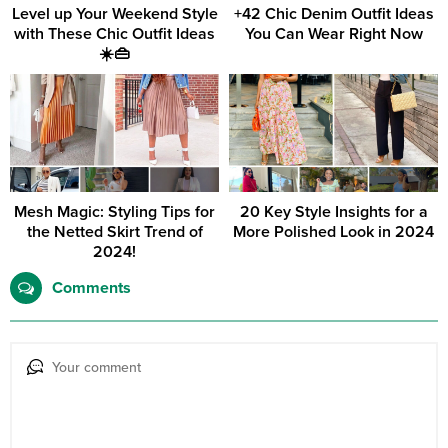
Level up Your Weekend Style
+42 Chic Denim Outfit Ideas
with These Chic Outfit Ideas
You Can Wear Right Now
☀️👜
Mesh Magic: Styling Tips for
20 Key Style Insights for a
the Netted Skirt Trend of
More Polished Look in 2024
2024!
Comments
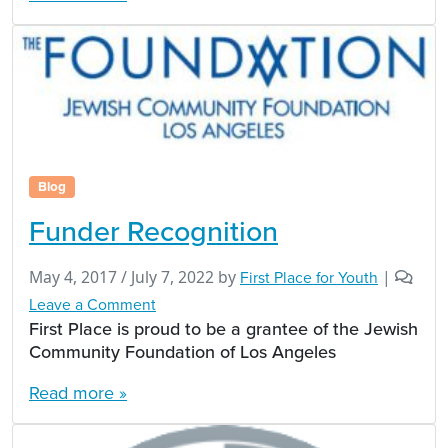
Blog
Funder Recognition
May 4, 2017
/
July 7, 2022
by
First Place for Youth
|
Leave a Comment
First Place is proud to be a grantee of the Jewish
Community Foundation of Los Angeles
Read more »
━━━━━━━━━━
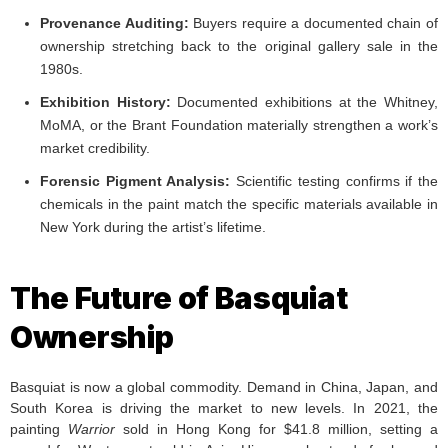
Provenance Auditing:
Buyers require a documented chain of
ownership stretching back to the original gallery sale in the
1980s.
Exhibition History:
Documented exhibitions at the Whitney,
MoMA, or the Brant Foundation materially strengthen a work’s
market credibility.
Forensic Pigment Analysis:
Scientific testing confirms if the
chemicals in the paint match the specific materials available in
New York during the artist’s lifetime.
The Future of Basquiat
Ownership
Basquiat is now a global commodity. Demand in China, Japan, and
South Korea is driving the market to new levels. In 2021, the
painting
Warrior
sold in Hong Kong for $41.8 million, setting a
━━━━━━━━━━
Which lines in the entries above contain the word "Outfit"? Pull out each of those lines, and count only matches with the same uppercase and lowercase letters.

+42 Chic Denim Outfit Ideas
with These Chic Outfit Ideas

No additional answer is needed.